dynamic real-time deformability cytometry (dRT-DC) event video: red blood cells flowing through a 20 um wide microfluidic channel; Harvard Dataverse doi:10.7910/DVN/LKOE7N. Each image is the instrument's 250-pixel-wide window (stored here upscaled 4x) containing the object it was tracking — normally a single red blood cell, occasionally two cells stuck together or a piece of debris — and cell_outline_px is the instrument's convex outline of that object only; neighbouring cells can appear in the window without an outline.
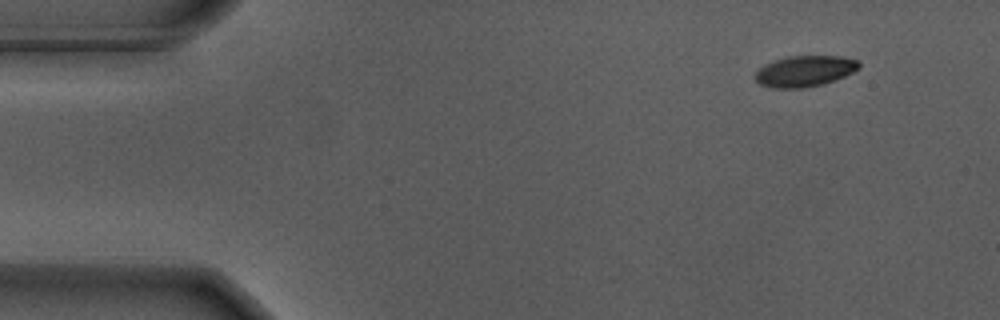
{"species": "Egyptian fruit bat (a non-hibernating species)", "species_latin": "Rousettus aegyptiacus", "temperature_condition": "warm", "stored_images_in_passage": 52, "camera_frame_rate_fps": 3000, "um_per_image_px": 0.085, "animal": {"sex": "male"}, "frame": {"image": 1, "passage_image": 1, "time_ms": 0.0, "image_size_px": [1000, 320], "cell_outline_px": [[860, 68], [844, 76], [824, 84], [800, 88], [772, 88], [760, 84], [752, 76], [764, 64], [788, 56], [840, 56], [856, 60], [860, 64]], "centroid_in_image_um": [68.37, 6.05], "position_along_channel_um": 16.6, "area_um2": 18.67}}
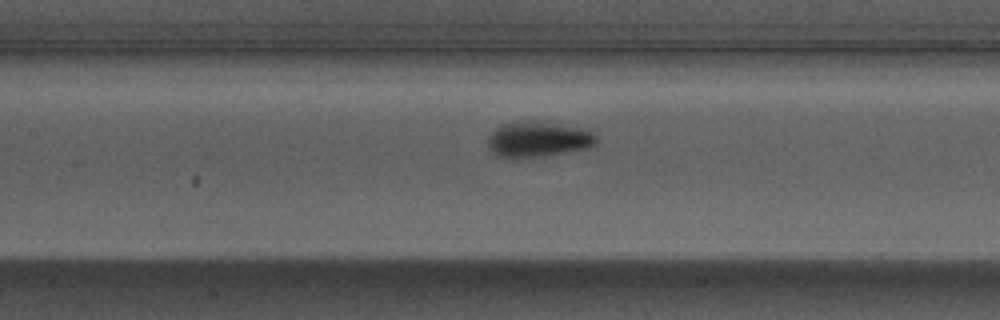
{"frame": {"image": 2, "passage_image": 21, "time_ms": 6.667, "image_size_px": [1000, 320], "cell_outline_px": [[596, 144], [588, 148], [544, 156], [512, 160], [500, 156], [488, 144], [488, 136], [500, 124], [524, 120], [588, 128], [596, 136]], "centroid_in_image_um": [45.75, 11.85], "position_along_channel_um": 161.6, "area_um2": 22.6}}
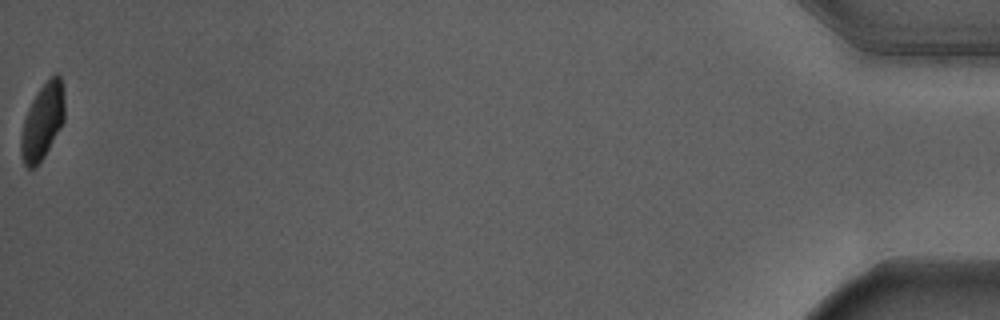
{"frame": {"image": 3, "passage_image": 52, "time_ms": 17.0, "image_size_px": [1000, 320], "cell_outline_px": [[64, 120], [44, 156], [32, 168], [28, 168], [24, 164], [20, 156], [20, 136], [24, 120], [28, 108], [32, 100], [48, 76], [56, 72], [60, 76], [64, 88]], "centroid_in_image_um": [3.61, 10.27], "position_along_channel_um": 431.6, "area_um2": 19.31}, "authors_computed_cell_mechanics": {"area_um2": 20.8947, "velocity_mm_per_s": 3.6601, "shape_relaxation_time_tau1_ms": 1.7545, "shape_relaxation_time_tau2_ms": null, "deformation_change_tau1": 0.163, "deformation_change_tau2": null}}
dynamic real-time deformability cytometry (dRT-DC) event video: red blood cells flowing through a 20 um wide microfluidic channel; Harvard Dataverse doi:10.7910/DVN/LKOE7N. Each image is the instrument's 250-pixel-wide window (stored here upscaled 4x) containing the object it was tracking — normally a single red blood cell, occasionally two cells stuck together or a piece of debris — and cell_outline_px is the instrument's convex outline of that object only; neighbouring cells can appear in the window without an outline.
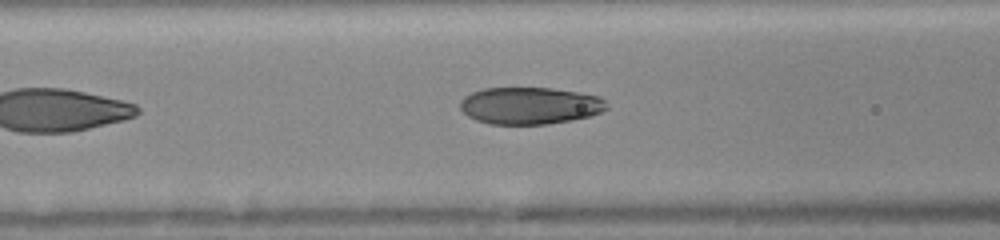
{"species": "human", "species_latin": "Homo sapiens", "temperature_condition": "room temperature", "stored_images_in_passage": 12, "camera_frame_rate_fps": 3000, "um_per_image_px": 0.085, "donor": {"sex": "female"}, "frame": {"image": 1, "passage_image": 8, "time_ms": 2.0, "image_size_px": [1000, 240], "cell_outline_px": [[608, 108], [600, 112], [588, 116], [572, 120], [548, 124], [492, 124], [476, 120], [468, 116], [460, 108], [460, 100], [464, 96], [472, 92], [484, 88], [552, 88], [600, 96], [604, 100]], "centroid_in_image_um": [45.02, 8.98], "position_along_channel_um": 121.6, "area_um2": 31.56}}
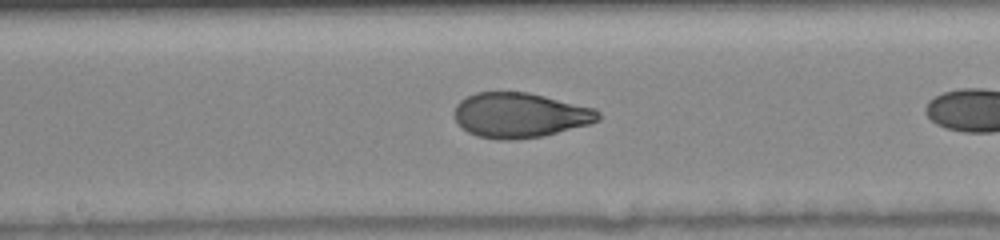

*Task description*
Extract all the entries word for word; omit any pictures.

*The result*
dynamic real-time deformability cytometry (dRT-DC) event video: red blood cells flowing through a 20 um wide microfluidic channel; Harvard Dataverse doi:10.7910/DVN/LKOE7N. Each image is the instrument's 250-pixel-wide window (stored here upscaled 4x) containing the object it was tracking — normally a single red blood cell, occasionally two cells stuck together or a piece of debris — and cell_outline_px is the instrument's convex outline of that object only; neighbouring cells can appear in the window without an outline.
{"species": "Egyptian fruit bat (a non-hibernating species)", "species_latin": "Rousettus aegyptiacus", "temperature_condition": "warm", "stored_images_in_passage": 52, "camera_frame_rate_fps": 3000, "um_per_image_px": 0.085, "animal": {"sex": "male"}, "frame": {"image": 1, "passage_image": 1, "time_ms": 0.0, "image_size_px": [1000, 320], "cell_outline_px": [[860, 68], [844, 76], [824, 84], [800, 88], [772, 88], [760, 84], [752, 76], [764, 64], [788, 56], [840, 56], [856, 60], [860, 64]], "centroid_in_image_um": [68.37, 6.05], "position_along_channel_um": 16.6, "area_um2": 18.67}}
{"frame": {"image": 2, "passage_image": 21, "time_ms": 6.667, "image_size_px": [1000, 320], "cell_outline_px": [[596, 144], [588, 148], [544, 156], [512, 160], [500, 156], [488, 144], [488, 136], [500, 124], [524, 120], [588, 128], [596, 136]], "centroid_in_image_um": [45.75, 11.85], "position_along_channel_um": 161.6, "area_um2": 22.6}}
{"frame": {"image": 3, "passage_image": 52, "time_ms": 17.0, "image_size_px": [1000, 320], "cell_outline_px": [[64, 120], [44, 156], [32, 168], [28, 168], [24, 164], [20, 156], [20, 136], [24, 120], [28, 108], [32, 100], [48, 76], [56, 72], [60, 76], [64, 88]], "centroid_in_image_um": [3.61, 10.27], "position_along_channel_um": 431.6, "area_um2": 19.31}, "authors_computed_cell_mechanics": {"area_um2": 20.8947, "velocity_mm_per_s": 3.6601, "shape_relaxation_time_tau1_ms": 1.7545, "shape_relaxation_time_tau2_ms": null, "deformation_change_tau1": 0.163, "deformation_change_tau2": null}}
dynamic real-time deformability cytometry (dRT-DC) event video: red blood cells flowing through a 20 um wide microfluidic channel; Harvard Dataverse doi:10.7910/DVN/LKOE7N. Each image is the instrument's 250-pixel-wide window (stored here upscaled 4x) containing the object it was tracking — normally a single red blood cell, occasionally two cells stuck together or a piece of debris — and cell_outline_px is the instrument's convex outline of that object only; neighbouring cells can appear in the window without an outline.
{"species": "human", "species_latin": "Homo sapiens", "temperature_condition": "room temperature", "stored_images_in_passage": 12, "camera_frame_rate_fps": 3000, "um_per_image_px": 0.085, "donor": {"sex": "female"}, "frame": {"image": 1, "passage_image": 8, "time_ms": 2.0, "image_size_px": [1000, 240], "cell_outline_px": [[608, 108], [600, 112], [588, 116], [572, 120], [548, 124], [492, 124], [476, 120], [468, 116], [460, 108], [460, 100], [464, 96], [472, 92], [484, 88], [552, 88], [600, 96], [604, 100]], "centroid_in_image_um": [45.02, 8.98], "position_along_channel_um": 121.6, "area_um2": 31.56}}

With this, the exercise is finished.